Miguel Diaz-Canel, un “homme du système” au service de la transition cubaine

Le Président Cubain, Miguel Diaz-Canel (Photo: ALFREDO ESTRELLA / AFP)

Miguel Diaz-Canel, un ingénieur en électronique de 62 ans, souvent vu en jeans et adepte des réseaux sociaux, assure depuis 2018 la délicate transition à Cuba entre les leaders historiques de la révolution et la nouvelle génération qu’il incarne.

Par Leticia PINEDA

Celui qui est devenu le premier président civil de l’île caribéenne en plus de six décennies en prenant la relève de Raul Castro (2008-2018), a été réélu mercredi pour un second et dernier mandat de cinq ans à la tête d’un pays où toute opposition est illégale.

Avec son arrivée au pouvoir, Miguel Diaz-Canel a mis fin à la tradition de l’uniforme vert de ses illustres prédécesseurs Fidel (1926-2016) et Raul Castro, son expérience dans l’armée se résumant peu ou prou à son service militaire dans une unité de missiles antiaériens.

Né après la révolution cubaine de 1959, il a souvent été vu en jeans ou arborant une casquette et n’a jamais caché sa passion pour les Beatles.

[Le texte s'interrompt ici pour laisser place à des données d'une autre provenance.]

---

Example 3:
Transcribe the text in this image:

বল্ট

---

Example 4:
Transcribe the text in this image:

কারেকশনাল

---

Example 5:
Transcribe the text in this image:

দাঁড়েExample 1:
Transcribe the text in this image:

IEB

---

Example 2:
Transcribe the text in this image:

En tant qu’homme politique moderne, il utilise en outre régulièrement les réseaux sociaux pour transmettre ses messages et promouvoir son image.

Dans un style différent de celui des frères Castro, ce père de deux enfants nés d’un premier mariage se plaît à se montrer sur Twitter avec sa deuxième épouse Lis Cuesta, qui l’accompagne fréquemment dans ses déplacements à Cuba ou à l’étranger.

– “Homme du système”-

Cependant, malgré ces signes de modernité, celui qui a fait toute sa carrière politique au sein du Parti communiste cubain (PCC), allant jusqu’à en prendre la présidence en avril 2021 en succédant encore une fois à Raul Castro, ne déroge pas à ses principes idéologiques.

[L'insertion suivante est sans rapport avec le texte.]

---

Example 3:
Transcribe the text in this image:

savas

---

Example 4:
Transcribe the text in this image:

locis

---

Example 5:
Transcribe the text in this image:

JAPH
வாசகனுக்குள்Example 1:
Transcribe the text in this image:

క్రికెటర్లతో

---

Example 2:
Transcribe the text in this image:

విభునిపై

Son ascension débute en 1994, au moment où l’île subit la coupure des subsides vitaux fournis par Moscou : il est alors nommé premier secrétaire du PCC dans sa province natale de Villa Clara (centre).

Il occupe ensuite les mêmes fonctions dans la province stratégique d’Holguin (est), riche en matières premières. En 2003, il fait son entrée parmi les quinze membres du bureau politique, la plus haute instance du parti.

Pendant toute cette période rendue difficile du fait de la chute de l’Union soviétique, il parcourt à bicyclette les rues de sa ville natale qui, comme le reste du pays, souffre d’une grave pénurie d’essence.

Lors de son élection en avril 2018, Raul Castro avait révélé qu’il était “le seul survivant” de la dizaine d’aspirants au poste présidentiel.

“Il n’a jamais été un démocrate libéral limité par le pouvoir de Fidel et de Raul, c’est un homme du système” qui ne cherche pas à changer de modèle politique, assure l’expert cubain en relations internationales basé aux Etats-Unis Arturo Lopez-Levy.

– “Cicatrices” –

Pendant son mandat, l’internet mobile, arrivé sur l’île à partir de fin 2018, est déconnecté dans les moments de tensions sociales, comme au cours des manifestations historiques du 11 juillet 2021.

Il fait également preuve d’inflexibilité face à ces actions de protestation inédites depuis 1959, incitant même les partisans du régime à investir le pavé.

Ces manifestations spontanées aux cris de “Liberté !” et “Nous avons faim !” ont fait un mort et des dizaines de blessés. Quelque 1.300 personnes ont en outre été arrêtées, dont près de 500 ont été condamnées à des peines allant jusqu’à 25 ans de prison, selon l’ONG Cubalex, qui a son siège à Miami.

Elles ont éclaté dans un contexte de pression maximale due au durcissement de l’embargo économique imposé par Washington et de crise sanitaire provoquée par la pandémie de Covid-19.

Chargé de rendre viable le projet économique voulu par Raul Castro depuis 2011, Miguel Diaz-Canel a mis en oeuvre une réforme monétaire, encouragé le travail indépendant et autorisé les PME.

Cependant, ces mesures ont déclenché une inflation sans précédent qui a exaspéré les Cubains, dans un contexte de pénurie de nourriture, de médicaments et de carburant.

“Il n’a pas traversé cette période sans cicatrices”, souligne Arturo Lopez-Levy, estimant qu'”en fin de compte, la plus grande mesure du succès d’un dirigeant cubain post-révolutionnaire est la survie du gouvernement”.